Isaiah 51:6 includes the following statement: “For the HEAVENS will vanish away like smoke, the EARTH will grow old like a garment, and those who dwell in it will die in like manner.”  A few verses later in Isaiah 51:16 God says: “That I may plant the HEAVENS, lay the foundations of the EARTH, and say to Zion, ‘You are my people.’”    

 

F) In Deuteronomy 32:1, after the formation of Israel, God said: “Give ear, O HEAVENS, and I will speak; hear O EARTH the words of my mouth.” God was not talking to the literal, physical heavens and the earth.

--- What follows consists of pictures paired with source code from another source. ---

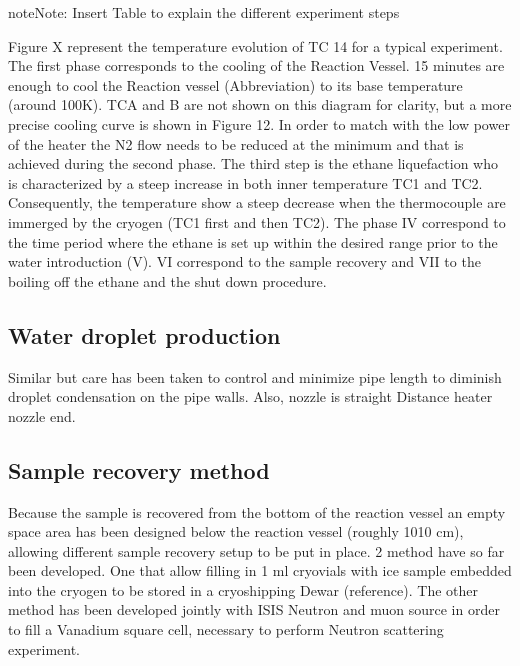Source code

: \documentclass[letterpaper,10pt,english]{jupyterBook}
\begin{document}
\begin{sphinxadmonition}{note}{Note:}
\sphinxAtStartPar
Insert Table to explain the different experiment steps
\end{sphinxadmonition}

\sphinxAtStartPar
Figure X represent the temperature evolution of TC 1\sphinxhyphen{}4 for a typical experiment. The first phase corresponds to the cooling of the Reaction Vessel. 15 minutes are enough to cool the Reaction vessel (Abbreviation) to its base temperature (around 100K). TCA and B are not shown on this diagram for clarity, but a more precise cooling curve is shown in Figure 12. In order to match with the low power of the heater the N2 flow needs to be reduced at the minimum and that is achieved during the second phase. The third step is the ethane liquefaction who is characterized by a steep increase in both inner temperature TC1 and TC2. Consequently, the temperature show a steep decrease when the thermocouple are immerged by the cryogen (TC1 first and then TC2). The phase IV correspond to the time period where the ethane is set up within the desired range prior to the water introduction (V). VI correspond to the sample recovery and VII to the boiling off the ethane and the shut down procedure.


\subsection{Water droplet production}
\label{\detokenize{Chapter7/Chapter7:water-droplet-production}}
\sphinxAtStartPar
Similar but care has been taken to control and minimize pipe length to diminish droplet condensation on the pipe walls. Also, nozzle is straight
Distance heater \sphinxhyphen{} nozzle end.


\subsection{Sample recovery method}
\label{\detokenize{Chapter7/Chapter7:sample-recovery-method}}
\sphinxAtStartPar
Because the sample is recovered from the bottom of the reaction vessel an empty space area has been designed below the reaction vessel (roughly 1010 cm), allowing different sample recovery setup to be put in place. 2 method have so far been developed. One that allow filling in 1 ml cryo\sphinxhyphen{}vials with ice sample embedded into the cryogen to be stored in a cryoshipping Dewar (reference). The other method has been developed jointly with ISIS Neutron and muon source in order to fill a Vanadium square cell, necessary to perform Neutron scattering experiment.
\end{document}

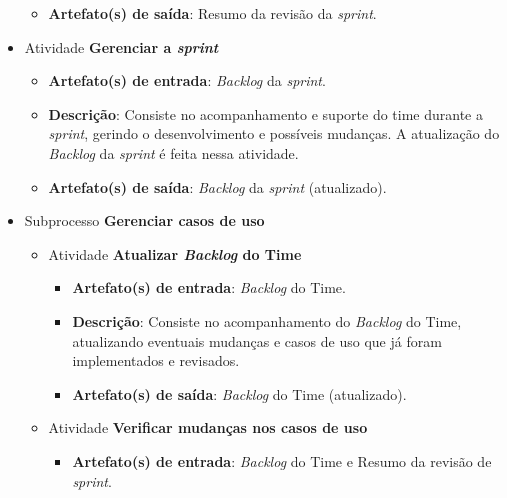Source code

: \begin{itemize}
\begin{itemize}
	    \item \textbf{Artefato(s) de saída}: Resumo da revisão da \textit{sprint}.
		  
	  \end{itemize}
	  
      \item Atividade \textbf{Gerenciar a \textit{sprint}}
      
	  \begin{itemize}
	    \item \textbf{Artefato(s) de entrada}: \textit{Backlog} da \textit{sprint}.
	    
	    \item \textbf{Descrição}: Consiste no acompanhamento e suporte do time durante a \textit{sprint},
	      gerindo o desenvolvimento e possíveis mudanças. A atualização do \textit{Backlog} da \textit{sprint} é feita 
	      nessa atividade.
	    
	    \item \textbf{Artefato(s) de saída}: \textit{Backlog} da \textit{sprint} (atualizado).
		  
	  \end{itemize}
	
     \item Subprocesso \textbf{Gerenciar casos de uso}
     
	\begin{itemize}
	 
	 \item Atividade \textbf{Atualizar \textit{Backlog} do Time}
	    
	    \begin{itemize}
	      \item \textbf{Artefato(s) de entrada}: \textit{Backlog} do Time.

	      \item \textbf{Descrição}: Consiste no acompanhamento do \textit{Backlog} do Time, atualizando eventuais
		mudanças e casos de uso que já foram implementados e revisados.
	      
	      \item \textbf{Artefato(s) de saída}: \textit{Backlog} do Time (atualizado).
		    
	    \end{itemize}
	    
	 \item Atividade \textbf{Verificar mudanças nos casos de uso}
	    
	    \begin{itemize}
	      \item \textbf{Artefato(s) de entrada}: \textit{Backlog} do Time e Resumo da revisão de \textit{sprint}.


\end{itemize}
\end{itemize}
\end{itemize}

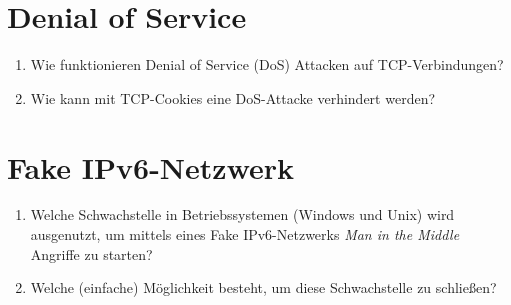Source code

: \section*{Denial of Service}

\begin{enumerate}
\item Wie funktionieren Denial of Service (DoS) Attacken auf TCP-Verbindungen?
\item Wie kann mit TCP-Cookies eine DoS-Attacke verhindert werden?
\end{enumerate}

\section*{Fake IPv6-Netzwerk}

\begin{enumerate}
\item Welche Schwachstelle in Betriebssystemen (Windows und Unix) wird ausgenutzt, um mittels eines Fake IPv6-Netzwerks \textit{Man in the Middle} Angriffe zu starten?
\item Welche (einfache) Möglichkeit besteht, um diese Schwachstelle zu schließen?
\end{enumerate}
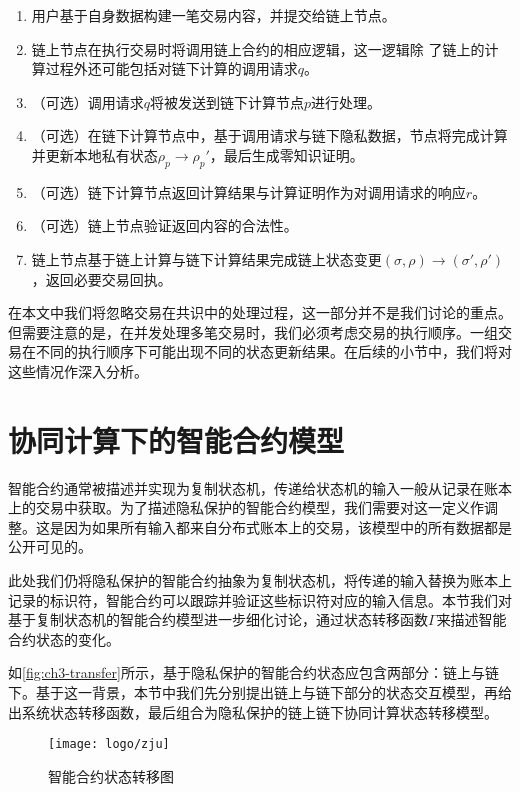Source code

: \begin{enumerate}
    \setlength{\itemsep}{0pt}
    \setlength{\parsep}{0pt}
    \setlength{\parskip}{0pt}
\item 用户基于自身数据构建一笔交易内容，并提交给链上节点。
\item 链上节点在执行交易时将调用链上合约的相应逻辑，这一逻辑除 了链上的计算过程外还可能包括对链下计算的调用请求$\mathit{q}$。
\item （可选）调用请求$\mathit{q}$将被发送到链下计算节点$\mathit{p}$进行处理。
\item （可选）在链下计算节点中，基于调用请求与链下隐私数据，节点将完成计算并更新本地私有状态$\rho_\mathit{p}\rightarrow\rho_\mathit{p}'$，最后生成零知识证明。
\item （可选）链下计算节点返回计算结果与计算证明作为对调用请求的响应$\mathit{r}$。
\item （可选）链上节点验证返回内容的合法性。
\item 链上节点基于链上计算与链下计算结果完成链上状态变更$(\sigma, \rho)\rightarrow(\sigma', \rho')$，返回必要交易回执。
\end{enumerate}

在本文中我们将忽略交易在共识中的处理过程，这一部分并不是我们讨论的重点。但需要注意的是，在并发处理多笔交易时，我们必须考虑交易的执行顺序。一组交易在不同的执行顺序下可能出现不同的状态更新结果。在后续的小节中，我们将对这些情况作深入分析。
\section{协同计算下的智能合约模型}
智能合约通常被描述并实现为复制状态机，传递给状态机的输入一般从记录在账本上的交易中获取。为了描述隐私保护的智能合约模型，我们需要对这一定义作调整。这是因为如果所有输入都来自分布式账本上的交易，该模型中的所有数据都是公开可见的。

此处我们仍将隐私保护的智能合约抽象为复制状态机，将传递的输入替换为账本上记录的标识符，智能合约可以跟踪并验证这些标识符对应的输入信息。本节我们对基于复制状态机的智能合约模型进一步细化讨论，通过状态转移函数$\Gamma$来描述智能合约状态的变化。

如\autoref{fig:ch3-transfer}所示，基于隐私保护的智能合约状态应包含两部分：链上与链下。基于这一背景，本节中我们先分别提出链上与链下部分的状态交互模型，再给出系统状态转移函数，最后组合为隐私保护的链上链下协同计算状态转移模型。

\begin{figure}[htbp]
    \centering
    \texttt{[image: logo/zju]}
    \caption{\label{fig:ch3-transfer}智能合约状态转移图}
\end{figure}


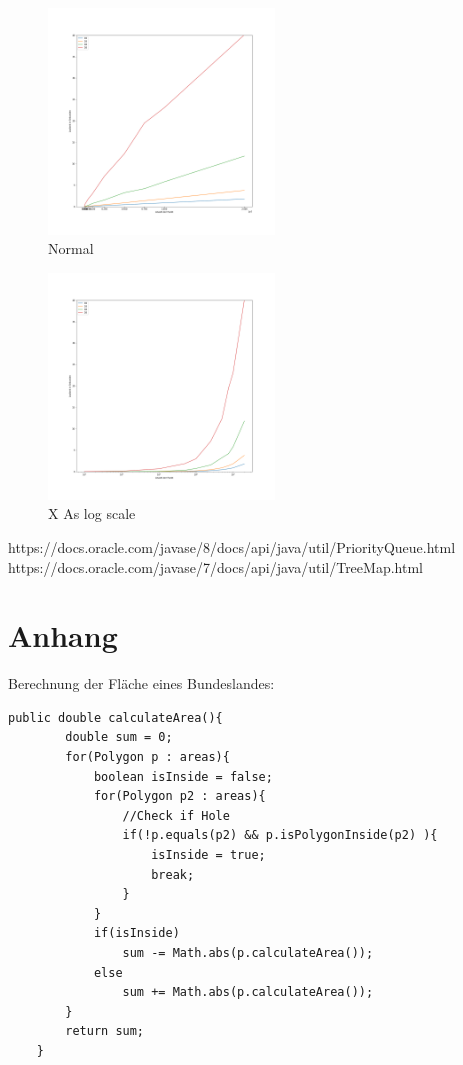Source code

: \documentclass[conference]{IEEEtran}
\begin{document}
	\begin{figure}[h]
		\begin{center}
			\includegraphics[width=6cm]{index.png}
			\caption{Normal}
			\label{figure_1}
		\end{center}
	\end{figure}
	\begin{figure}[h]
		\begin{center}
			\includegraphics[width=6cm]{index2.png}
			\caption{X As log scale}
			\label{figure_2}
		\end{center}
	\end{figure}
	
	
	\begin{thebibliography}{00}
		https://docs.oracle.com/javase/8/docs/api/java/util/PriorityQueue.html
		https://docs.oracle.com/javase/7/docs/api/java/util/TreeMap.html
	\end{thebibliography}
	
	
	
	\section{Anhang}

	Berechnung der Fläche eines Bundeslandes:
	\begin{lstlisting}[basicstyle=\tiny]
	public double calculateArea(){
		double sum = 0;
		for(Polygon p : areas){
			boolean isInside = false;
			for(Polygon p2 : areas){
				//Check if Hole
				if(!p.equals(p2) && p.isPolygonInside(p2) ){ 
					isInside = true;
					break;
				}   
			}
			if(isInside)
				sum -= Math.abs(p.calculateArea());
			else
				sum += Math.abs(p.calculateArea());
		}
		return sum;
	}
	\end{lstlisting}	
\end{document}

No, He was talking to ISRAEL (see: Deut. 31:30.  Also see: Isa. 1:1-4).  Old Covenant Israel was the epitome of the Old Heavens and Earth animal sacrifice system (instituted back in the Garden of Eden by God).

 

SUMMARY: Our Lord Jesus is not capable of deceiving His people.  He is truth!  He does not lie to them.  He does not give them a promise, knowing that it will not come true.  He promised His disciples and His people that He would come again in their generation.  He would save/rescue the persecuted believers from their persecutors and the coming outpouring of God’s wrath on OC Israel.  He would bring judgment on the Old Covenant Jewish world, remove the obsolete Old Heavens and Earth animal sacrificial system (epitomized in the OC Jewish Temple system), and consummate the eternal New Heavens and Earth and New Covenant everlasting Kingdom (through His blood).

 

The Apostles told the believers again and again that Jesus was coming soon! (1 Cor. 1:6-8; Phil. 1:6; Col. 3:1-4; 1 Thess. 4:15, 17; 1 Tim. 6:14; Heb. 8:13, 9:26-28, 10:25-27, 37; Jam. 5:7-9; 1 Pet. 1:5-7, 10, 12, 20, 4:5, 7, 17; 1 John 2:28).  The first century believers expected Him to come and trusted Him to come and rescue them before the outpouring of God’s wrath on OC Israel (1 Thess. 1:10, 5:9).  This was their blessed hope.  They obeyed His instructions to be prepared.

 

Unfortunately, over the years many Christian leaders have taught that Jesus was really talking about something that would occur 2000 years in the future.  This is in an effort to try and explain why, as they believe, He did not come in the first century.  Even the honorable C.S. Lewis said in 1960: “‘Say what you like,’ we shall be told, ‘the apocalyptic beliefs of the first Christians have been proved to be false.  It is clear from the New Testament that they all expected the Second Coming in their own lifetime.  And worse still, they had a reason, and one which you will find very embarrassing.  Their Master had told them so.  He shared, and indeed created, their delusion.  He (Jesus) said in so many words, ‘this generation shall not pass till all these things be done.’  And he (Jesus) was wrong.  He clearly knew no more about the end of the world than anyone else.’  It is certainly the most embarrassing verse in the Bible.” (Essay “The World’s Last Night” (1960) found in The Essential C.S. Lewis p. 385)

 

Now, this is unacceptable for Christians to have to hold hands with the enemies of Christ, such as Islam, atheists, and other false religions, and to say that Jesus was wrong.  And this is inadvertently what is being done by many churches today just to promote a futurist view of eschatology.  The fact is that the futurists are wrong.  Jesus was right!  He fulfilled all propheciesHe judged and did away with the OC, He rescued His 1st century saints from their persecutors and the coming wrath of God, and He fully consummated His everlasting New Covenant Kingdom in His church, which will last for all generations, forever and ever – Amen! (Eph. 3:21; Gen. 8:21; Isa. 9:7, 45:17; Dan. 2:44, 7:13-14; Eccl. 1:4; Psa. 78:69, 104:5, 119:90; Psa. 148:4, 6; Ezek. 37; Luke 1:32-33; Eph. 2:20-22).